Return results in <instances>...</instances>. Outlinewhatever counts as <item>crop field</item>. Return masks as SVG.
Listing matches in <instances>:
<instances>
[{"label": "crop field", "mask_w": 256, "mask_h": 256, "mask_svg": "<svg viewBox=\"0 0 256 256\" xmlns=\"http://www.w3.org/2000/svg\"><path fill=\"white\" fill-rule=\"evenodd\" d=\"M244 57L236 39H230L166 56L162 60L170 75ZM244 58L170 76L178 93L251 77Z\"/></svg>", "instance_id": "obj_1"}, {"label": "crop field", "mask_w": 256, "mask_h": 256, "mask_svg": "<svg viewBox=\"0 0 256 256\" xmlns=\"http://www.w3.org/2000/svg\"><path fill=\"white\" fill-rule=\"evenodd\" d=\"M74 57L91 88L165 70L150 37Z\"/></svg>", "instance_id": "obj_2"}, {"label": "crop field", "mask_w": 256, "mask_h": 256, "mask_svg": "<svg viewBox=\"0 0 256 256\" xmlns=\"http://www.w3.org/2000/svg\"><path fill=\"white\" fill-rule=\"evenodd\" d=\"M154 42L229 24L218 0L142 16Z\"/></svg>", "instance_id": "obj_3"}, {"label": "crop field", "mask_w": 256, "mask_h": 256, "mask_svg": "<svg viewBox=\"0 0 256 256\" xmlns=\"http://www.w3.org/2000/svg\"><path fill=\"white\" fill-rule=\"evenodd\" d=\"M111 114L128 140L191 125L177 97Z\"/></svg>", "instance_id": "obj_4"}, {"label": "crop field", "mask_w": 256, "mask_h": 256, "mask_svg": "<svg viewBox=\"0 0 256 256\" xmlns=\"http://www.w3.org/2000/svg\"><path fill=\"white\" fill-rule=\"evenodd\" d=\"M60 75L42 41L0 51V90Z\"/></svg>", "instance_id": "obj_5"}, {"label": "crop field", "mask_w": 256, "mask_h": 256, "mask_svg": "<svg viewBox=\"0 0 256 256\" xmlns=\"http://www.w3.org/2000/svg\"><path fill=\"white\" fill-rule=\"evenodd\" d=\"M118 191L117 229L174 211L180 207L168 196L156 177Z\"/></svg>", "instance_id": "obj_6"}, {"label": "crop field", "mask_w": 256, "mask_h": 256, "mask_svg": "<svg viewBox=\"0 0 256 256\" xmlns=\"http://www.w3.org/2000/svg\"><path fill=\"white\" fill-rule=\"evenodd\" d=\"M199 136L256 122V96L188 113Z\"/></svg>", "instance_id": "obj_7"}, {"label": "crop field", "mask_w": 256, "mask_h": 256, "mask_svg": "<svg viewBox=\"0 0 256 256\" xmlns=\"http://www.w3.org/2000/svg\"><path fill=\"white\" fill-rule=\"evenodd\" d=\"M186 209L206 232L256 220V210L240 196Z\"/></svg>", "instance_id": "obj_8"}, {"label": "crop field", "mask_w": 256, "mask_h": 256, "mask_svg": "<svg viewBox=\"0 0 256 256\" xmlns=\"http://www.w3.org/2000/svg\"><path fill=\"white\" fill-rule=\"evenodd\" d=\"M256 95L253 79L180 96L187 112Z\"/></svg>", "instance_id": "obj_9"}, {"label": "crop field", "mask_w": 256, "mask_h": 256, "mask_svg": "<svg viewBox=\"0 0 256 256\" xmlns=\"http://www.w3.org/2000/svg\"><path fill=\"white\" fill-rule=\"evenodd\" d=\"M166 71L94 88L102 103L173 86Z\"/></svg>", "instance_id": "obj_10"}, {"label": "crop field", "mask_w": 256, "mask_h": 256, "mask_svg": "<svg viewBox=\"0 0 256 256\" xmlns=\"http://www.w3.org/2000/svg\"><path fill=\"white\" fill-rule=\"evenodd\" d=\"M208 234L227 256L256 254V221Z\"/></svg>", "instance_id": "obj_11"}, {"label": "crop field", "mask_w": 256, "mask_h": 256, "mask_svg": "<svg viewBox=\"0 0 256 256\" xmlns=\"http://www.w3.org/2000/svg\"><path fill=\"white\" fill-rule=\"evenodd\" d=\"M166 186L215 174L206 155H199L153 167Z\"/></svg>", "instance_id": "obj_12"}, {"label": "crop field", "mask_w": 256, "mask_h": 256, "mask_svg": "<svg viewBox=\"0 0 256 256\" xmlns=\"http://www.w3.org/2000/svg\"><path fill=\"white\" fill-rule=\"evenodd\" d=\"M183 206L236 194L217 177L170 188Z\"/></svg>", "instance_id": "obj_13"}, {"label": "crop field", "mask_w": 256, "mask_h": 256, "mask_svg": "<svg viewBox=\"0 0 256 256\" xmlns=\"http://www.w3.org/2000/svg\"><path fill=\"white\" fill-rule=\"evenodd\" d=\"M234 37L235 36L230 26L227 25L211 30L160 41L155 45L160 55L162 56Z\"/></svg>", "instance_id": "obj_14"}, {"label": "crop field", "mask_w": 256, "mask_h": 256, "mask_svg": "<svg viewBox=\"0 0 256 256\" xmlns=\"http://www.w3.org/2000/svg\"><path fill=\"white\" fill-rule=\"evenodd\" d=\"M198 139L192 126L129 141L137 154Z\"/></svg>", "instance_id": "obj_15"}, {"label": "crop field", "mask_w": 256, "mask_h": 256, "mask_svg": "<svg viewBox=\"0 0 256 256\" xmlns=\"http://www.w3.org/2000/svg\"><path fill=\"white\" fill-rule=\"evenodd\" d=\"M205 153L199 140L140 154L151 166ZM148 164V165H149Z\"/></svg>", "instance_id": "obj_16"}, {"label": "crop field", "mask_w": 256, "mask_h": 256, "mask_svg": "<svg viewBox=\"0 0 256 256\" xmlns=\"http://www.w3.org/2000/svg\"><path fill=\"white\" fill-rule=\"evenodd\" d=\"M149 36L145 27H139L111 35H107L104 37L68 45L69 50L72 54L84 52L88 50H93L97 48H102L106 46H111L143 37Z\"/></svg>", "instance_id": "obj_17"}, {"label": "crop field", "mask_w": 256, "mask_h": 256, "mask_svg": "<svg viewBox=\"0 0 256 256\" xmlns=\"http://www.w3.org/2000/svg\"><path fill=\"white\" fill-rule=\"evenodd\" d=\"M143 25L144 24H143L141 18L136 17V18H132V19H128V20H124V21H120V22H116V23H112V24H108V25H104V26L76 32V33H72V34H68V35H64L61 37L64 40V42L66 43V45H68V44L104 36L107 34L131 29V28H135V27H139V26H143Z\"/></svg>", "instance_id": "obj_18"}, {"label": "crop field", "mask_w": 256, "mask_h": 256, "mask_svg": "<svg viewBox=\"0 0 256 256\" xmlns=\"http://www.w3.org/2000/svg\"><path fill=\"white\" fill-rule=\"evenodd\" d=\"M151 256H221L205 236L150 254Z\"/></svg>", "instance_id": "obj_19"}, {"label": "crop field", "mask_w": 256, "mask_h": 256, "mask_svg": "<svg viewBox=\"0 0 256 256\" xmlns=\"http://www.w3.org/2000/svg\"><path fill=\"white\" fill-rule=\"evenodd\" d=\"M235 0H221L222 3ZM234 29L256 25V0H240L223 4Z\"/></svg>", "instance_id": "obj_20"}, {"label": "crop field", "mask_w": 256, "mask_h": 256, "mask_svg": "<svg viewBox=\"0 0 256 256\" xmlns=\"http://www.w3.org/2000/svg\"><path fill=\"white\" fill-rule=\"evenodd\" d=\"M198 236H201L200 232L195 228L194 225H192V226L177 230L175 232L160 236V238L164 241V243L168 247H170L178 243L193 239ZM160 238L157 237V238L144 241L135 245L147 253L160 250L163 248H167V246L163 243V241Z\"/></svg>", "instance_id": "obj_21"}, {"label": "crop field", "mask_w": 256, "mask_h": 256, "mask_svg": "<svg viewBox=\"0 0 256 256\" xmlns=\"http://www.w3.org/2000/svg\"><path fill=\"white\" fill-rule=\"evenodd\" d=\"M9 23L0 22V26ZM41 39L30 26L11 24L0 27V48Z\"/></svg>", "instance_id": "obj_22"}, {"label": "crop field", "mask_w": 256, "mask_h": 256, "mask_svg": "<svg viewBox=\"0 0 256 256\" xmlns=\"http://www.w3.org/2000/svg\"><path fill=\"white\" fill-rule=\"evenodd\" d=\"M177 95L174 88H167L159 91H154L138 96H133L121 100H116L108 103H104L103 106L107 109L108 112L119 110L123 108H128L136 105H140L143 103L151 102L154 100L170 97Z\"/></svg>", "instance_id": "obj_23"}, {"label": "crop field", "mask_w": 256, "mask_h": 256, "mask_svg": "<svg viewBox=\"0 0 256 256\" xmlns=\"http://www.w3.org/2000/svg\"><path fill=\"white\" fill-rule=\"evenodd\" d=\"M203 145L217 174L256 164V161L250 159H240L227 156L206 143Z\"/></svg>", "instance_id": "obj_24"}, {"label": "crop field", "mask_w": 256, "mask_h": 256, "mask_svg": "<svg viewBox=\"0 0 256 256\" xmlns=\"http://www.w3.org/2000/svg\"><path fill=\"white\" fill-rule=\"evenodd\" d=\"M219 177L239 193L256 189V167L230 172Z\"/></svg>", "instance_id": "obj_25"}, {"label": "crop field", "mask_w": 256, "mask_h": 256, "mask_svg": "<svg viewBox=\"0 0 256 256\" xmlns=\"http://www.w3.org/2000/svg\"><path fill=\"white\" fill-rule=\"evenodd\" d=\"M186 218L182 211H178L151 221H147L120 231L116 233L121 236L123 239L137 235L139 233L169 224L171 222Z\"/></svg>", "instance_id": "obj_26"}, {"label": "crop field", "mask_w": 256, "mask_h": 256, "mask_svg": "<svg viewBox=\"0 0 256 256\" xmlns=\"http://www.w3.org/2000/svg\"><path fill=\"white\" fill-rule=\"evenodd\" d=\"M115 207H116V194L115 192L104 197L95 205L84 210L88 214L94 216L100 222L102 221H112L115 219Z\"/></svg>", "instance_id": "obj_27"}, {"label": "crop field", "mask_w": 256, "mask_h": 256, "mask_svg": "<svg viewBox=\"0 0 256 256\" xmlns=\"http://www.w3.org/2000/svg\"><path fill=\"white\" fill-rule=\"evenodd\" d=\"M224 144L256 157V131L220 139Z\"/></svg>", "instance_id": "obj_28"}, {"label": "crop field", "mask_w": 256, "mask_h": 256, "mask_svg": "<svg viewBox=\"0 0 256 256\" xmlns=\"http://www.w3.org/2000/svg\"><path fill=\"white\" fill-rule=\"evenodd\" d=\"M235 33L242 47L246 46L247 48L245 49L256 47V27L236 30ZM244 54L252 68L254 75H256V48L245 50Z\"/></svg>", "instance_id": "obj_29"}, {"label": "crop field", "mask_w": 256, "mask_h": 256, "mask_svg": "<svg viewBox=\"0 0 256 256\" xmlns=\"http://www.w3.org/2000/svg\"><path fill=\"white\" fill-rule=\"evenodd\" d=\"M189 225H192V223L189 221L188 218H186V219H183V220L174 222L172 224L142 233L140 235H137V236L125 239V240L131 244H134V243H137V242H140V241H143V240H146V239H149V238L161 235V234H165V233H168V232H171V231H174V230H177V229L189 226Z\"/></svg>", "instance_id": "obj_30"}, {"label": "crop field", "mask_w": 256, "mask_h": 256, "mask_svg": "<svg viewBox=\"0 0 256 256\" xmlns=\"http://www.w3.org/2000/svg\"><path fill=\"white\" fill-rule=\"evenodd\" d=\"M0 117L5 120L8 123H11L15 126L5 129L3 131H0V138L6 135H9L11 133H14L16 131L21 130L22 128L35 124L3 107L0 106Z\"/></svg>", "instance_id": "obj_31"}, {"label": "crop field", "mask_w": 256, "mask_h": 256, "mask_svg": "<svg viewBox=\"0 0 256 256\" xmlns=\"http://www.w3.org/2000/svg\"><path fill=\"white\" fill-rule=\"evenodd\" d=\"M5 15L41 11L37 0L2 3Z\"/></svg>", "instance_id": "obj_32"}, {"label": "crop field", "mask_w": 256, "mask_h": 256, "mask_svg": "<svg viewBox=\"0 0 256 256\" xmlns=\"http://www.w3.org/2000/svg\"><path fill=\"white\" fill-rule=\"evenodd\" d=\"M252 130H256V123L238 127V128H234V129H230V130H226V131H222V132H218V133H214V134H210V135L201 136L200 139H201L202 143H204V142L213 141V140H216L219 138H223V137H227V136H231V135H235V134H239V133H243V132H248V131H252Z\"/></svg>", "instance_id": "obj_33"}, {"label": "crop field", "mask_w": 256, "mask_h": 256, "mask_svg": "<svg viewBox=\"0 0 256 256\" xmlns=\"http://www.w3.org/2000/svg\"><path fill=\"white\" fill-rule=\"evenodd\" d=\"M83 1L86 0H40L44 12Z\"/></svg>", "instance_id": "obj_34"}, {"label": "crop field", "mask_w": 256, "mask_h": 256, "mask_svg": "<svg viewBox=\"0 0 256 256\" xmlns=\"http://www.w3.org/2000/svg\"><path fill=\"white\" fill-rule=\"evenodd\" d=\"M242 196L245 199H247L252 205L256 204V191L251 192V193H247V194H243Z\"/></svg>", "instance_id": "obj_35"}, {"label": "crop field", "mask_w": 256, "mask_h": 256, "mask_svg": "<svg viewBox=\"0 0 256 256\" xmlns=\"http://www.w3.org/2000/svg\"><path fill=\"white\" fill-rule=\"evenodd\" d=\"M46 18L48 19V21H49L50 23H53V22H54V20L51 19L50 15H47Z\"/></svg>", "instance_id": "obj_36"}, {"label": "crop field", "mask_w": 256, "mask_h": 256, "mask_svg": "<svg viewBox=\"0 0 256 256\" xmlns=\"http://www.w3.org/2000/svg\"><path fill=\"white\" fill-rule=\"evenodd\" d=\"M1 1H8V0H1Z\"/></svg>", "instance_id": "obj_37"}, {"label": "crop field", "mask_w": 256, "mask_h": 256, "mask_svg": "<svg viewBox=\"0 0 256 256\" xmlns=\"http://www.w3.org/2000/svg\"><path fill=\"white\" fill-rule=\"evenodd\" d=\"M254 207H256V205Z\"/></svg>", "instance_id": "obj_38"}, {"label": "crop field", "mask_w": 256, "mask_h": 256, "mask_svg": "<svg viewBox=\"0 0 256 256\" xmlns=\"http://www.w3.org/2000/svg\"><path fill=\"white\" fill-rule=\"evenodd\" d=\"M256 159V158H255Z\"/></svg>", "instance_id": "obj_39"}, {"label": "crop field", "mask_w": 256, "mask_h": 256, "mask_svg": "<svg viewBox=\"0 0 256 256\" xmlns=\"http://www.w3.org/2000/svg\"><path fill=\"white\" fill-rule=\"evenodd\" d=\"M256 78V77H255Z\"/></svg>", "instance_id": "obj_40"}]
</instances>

• _TASK REQUIREMENTS_: Locate each line in the rows above that contains the string "instances" and copy those lines out.

• _OUTPUT_:
Return results in <instances>...</instances>. Outlinewhatever counts as <item>crop field</item>. Return masks as SVG.
Listing matches in <instances>:
<instances>
</instances>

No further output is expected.